ACTIVITY -> Your reply should hold only the lines from the records below where "street" occurs.

RECORD EXCERPTS ->

BEGIN

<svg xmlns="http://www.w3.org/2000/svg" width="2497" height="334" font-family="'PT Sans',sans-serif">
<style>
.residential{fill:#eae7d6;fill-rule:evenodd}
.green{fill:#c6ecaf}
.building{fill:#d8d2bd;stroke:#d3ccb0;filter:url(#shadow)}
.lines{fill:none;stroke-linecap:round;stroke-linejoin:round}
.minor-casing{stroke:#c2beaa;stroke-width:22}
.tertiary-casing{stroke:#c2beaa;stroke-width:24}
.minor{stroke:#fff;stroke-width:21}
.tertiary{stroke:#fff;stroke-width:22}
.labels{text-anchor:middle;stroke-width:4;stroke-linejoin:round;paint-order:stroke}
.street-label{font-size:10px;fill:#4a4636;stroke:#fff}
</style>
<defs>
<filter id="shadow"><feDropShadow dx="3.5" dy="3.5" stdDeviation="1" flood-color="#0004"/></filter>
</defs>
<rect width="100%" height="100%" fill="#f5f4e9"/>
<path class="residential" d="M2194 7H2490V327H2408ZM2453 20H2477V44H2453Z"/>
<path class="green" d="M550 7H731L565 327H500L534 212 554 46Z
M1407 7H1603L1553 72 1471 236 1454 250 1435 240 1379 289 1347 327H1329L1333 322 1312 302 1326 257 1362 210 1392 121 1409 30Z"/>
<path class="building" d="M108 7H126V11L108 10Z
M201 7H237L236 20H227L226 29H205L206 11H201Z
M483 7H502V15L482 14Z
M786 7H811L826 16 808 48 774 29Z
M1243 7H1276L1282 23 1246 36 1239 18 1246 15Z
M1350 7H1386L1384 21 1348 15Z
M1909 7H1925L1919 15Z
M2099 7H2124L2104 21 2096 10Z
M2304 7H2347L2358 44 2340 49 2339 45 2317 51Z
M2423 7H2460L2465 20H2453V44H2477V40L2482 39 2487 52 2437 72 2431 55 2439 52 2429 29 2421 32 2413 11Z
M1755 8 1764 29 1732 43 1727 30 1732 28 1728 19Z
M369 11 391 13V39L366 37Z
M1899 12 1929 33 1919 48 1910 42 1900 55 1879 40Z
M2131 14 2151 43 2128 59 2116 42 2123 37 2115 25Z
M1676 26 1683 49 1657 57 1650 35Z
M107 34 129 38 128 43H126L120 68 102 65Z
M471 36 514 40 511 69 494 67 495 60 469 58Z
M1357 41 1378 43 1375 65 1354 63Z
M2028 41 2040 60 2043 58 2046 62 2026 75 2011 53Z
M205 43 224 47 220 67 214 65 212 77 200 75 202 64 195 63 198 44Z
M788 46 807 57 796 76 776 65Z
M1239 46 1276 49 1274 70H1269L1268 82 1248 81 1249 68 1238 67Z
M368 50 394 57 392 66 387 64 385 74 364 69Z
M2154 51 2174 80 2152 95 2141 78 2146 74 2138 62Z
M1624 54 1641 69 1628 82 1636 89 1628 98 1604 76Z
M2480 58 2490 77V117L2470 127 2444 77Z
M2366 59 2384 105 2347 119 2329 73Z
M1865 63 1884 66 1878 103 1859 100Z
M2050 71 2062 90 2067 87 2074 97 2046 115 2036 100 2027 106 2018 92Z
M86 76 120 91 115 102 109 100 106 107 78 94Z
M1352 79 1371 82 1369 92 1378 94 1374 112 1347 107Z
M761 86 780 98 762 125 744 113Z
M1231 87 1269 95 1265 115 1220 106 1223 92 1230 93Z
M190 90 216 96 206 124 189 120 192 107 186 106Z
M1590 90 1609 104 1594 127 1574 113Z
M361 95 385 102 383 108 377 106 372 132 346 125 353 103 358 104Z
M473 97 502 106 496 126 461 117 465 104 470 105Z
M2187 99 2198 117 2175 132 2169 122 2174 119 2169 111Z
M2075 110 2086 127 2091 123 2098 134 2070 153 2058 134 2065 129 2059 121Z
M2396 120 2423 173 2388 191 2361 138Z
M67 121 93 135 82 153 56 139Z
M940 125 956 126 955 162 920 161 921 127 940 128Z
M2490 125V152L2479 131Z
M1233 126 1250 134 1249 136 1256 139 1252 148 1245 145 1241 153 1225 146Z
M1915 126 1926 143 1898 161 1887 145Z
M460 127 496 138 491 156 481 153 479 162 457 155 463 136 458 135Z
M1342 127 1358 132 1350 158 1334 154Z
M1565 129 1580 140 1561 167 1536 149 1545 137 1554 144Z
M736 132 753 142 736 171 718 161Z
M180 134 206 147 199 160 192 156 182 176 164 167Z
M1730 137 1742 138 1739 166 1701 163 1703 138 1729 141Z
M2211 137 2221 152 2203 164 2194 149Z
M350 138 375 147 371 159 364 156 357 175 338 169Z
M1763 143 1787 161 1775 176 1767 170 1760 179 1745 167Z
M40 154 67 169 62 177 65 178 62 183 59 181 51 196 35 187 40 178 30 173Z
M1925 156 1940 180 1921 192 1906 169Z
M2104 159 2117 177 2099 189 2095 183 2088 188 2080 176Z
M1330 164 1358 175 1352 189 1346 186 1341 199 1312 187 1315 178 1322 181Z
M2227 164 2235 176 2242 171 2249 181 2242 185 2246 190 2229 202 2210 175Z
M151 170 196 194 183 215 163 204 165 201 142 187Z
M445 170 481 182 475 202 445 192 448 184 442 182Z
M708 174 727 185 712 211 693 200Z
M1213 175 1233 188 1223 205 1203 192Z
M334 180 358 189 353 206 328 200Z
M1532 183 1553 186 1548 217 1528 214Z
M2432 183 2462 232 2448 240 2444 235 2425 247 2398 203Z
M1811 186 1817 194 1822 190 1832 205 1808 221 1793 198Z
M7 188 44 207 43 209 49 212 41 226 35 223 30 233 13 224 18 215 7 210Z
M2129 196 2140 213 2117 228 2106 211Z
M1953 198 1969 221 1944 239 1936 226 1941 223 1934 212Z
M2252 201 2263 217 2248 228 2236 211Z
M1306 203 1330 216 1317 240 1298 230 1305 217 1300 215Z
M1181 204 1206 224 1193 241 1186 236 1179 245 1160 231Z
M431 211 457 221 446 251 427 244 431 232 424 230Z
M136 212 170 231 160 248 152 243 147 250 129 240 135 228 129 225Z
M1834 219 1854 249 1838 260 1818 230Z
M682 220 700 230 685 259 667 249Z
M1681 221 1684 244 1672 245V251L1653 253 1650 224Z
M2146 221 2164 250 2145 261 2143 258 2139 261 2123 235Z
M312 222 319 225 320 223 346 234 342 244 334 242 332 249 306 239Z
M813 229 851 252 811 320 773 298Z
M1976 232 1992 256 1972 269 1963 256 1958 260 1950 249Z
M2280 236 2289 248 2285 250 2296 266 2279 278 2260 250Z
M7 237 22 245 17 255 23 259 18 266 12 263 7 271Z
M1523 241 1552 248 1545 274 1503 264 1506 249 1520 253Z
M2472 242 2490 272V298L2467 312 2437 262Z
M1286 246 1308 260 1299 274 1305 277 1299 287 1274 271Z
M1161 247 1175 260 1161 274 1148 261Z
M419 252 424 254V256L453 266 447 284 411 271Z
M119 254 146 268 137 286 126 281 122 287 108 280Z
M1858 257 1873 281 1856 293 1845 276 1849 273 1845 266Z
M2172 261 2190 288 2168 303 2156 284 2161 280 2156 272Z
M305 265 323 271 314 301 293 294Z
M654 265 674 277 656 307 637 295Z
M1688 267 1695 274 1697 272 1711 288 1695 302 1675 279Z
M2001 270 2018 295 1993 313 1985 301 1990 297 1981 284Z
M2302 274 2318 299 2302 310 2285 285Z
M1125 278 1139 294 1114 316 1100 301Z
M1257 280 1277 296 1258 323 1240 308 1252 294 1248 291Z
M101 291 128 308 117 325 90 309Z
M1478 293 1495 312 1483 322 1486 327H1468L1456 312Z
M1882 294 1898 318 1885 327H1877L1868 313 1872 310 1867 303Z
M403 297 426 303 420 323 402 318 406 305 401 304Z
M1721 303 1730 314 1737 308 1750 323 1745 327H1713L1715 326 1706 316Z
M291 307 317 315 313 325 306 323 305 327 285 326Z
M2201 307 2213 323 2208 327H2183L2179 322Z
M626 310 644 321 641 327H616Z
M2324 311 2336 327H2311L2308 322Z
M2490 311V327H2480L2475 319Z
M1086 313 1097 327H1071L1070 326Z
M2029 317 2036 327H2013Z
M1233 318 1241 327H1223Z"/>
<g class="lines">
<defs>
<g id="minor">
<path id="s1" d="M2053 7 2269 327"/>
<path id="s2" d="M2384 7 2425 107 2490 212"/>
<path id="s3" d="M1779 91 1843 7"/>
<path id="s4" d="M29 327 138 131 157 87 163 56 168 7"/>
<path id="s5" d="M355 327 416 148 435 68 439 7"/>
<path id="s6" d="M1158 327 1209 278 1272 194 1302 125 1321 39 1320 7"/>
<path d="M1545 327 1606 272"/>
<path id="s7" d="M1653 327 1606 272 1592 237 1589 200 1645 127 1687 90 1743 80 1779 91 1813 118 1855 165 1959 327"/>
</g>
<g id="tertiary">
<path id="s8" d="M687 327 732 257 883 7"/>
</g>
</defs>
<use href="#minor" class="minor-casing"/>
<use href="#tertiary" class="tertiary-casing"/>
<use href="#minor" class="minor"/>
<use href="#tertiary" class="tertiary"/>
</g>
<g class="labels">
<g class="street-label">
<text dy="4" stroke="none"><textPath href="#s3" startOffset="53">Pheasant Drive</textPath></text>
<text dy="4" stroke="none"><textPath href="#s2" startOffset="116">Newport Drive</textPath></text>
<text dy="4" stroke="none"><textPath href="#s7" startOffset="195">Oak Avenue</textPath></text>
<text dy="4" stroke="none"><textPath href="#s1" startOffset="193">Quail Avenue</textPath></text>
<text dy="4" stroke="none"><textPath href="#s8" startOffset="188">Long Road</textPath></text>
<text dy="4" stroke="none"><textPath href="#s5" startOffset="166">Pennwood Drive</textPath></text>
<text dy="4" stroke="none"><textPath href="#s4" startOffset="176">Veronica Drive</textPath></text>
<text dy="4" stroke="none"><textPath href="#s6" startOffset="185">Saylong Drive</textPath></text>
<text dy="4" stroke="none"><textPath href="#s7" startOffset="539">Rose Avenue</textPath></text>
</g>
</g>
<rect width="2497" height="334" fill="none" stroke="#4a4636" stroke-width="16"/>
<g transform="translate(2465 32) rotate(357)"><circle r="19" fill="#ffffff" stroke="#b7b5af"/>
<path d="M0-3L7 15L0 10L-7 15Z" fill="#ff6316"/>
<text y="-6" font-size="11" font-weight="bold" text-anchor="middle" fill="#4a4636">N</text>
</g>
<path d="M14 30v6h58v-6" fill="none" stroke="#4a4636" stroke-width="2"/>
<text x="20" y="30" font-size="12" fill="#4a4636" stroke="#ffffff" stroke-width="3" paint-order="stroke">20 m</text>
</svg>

END

OUTPUT ->
.street-label{font-size:10px;fill:#4a4636;stroke:#fff}
<g class="street-label">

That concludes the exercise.